> **Task description**
Please reproduce the data in full, exactly as it stands.

> **Data for processing**
------------------------

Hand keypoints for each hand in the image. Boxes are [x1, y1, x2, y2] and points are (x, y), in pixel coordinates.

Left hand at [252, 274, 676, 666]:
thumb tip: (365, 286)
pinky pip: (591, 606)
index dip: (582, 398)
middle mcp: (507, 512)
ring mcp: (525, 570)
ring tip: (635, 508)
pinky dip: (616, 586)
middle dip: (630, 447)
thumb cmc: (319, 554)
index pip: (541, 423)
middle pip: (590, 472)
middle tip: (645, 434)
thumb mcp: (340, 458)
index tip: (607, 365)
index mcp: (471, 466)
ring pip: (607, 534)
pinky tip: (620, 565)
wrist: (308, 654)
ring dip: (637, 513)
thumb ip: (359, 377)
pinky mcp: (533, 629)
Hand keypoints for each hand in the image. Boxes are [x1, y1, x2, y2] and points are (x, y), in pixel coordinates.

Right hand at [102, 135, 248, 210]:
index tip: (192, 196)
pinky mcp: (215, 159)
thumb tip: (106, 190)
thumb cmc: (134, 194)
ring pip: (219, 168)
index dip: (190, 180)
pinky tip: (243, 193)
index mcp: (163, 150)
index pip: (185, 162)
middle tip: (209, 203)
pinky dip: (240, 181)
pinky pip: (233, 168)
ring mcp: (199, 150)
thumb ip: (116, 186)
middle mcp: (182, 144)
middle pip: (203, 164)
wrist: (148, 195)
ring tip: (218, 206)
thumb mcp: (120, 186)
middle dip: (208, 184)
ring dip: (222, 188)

------------------------

> **Solution**
Hand keypoints for each hand in the image. Boxes are [x1, y1, x2, y2] and points are (x, y), in pixel coordinates.

Left hand at [252, 274, 676, 666]:
thumb tip: (365, 286)
pinky pip: (591, 606)
index dip: (582, 398)
middle mcp: (507, 512)
ring mcp: (525, 570)
ring tip: (635, 508)
pinky dip: (616, 586)
middle dip: (630, 447)
thumb cmc: (319, 554)
index pip: (541, 423)
middle pip: (590, 472)
middle tip: (645, 434)
thumb mcp: (340, 458)
index tip: (607, 365)
index mcp: (471, 466)
ring pip: (607, 534)
pinky tip: (620, 565)
wrist: (308, 654)
ring dip: (637, 513)
thumb ip: (359, 377)
pinky mcp: (533, 629)
Hand keypoints for each hand in the image. Boxes are [x1, y1, x2, y2] and points are (x, y), in pixel coordinates.

Right hand at [102, 135, 248, 210]:
index tip: (192, 196)
pinky mcp: (215, 159)
thumb tip: (106, 190)
thumb cmc: (134, 194)
ring pip: (219, 168)
index dip: (190, 180)
pinky tip: (243, 193)
index mcp: (163, 150)
index pip: (185, 162)
middle tip: (209, 203)
pinky dip: (240, 181)
pinky pip: (233, 168)
ring mcp: (199, 150)
thumb ip: (116, 186)
middle mcp: (182, 144)
middle pip: (203, 164)
wrist: (148, 195)
ring tip: (218, 206)
thumb mcp: (120, 186)
middle dip: (208, 184)
ring dip: (222, 188)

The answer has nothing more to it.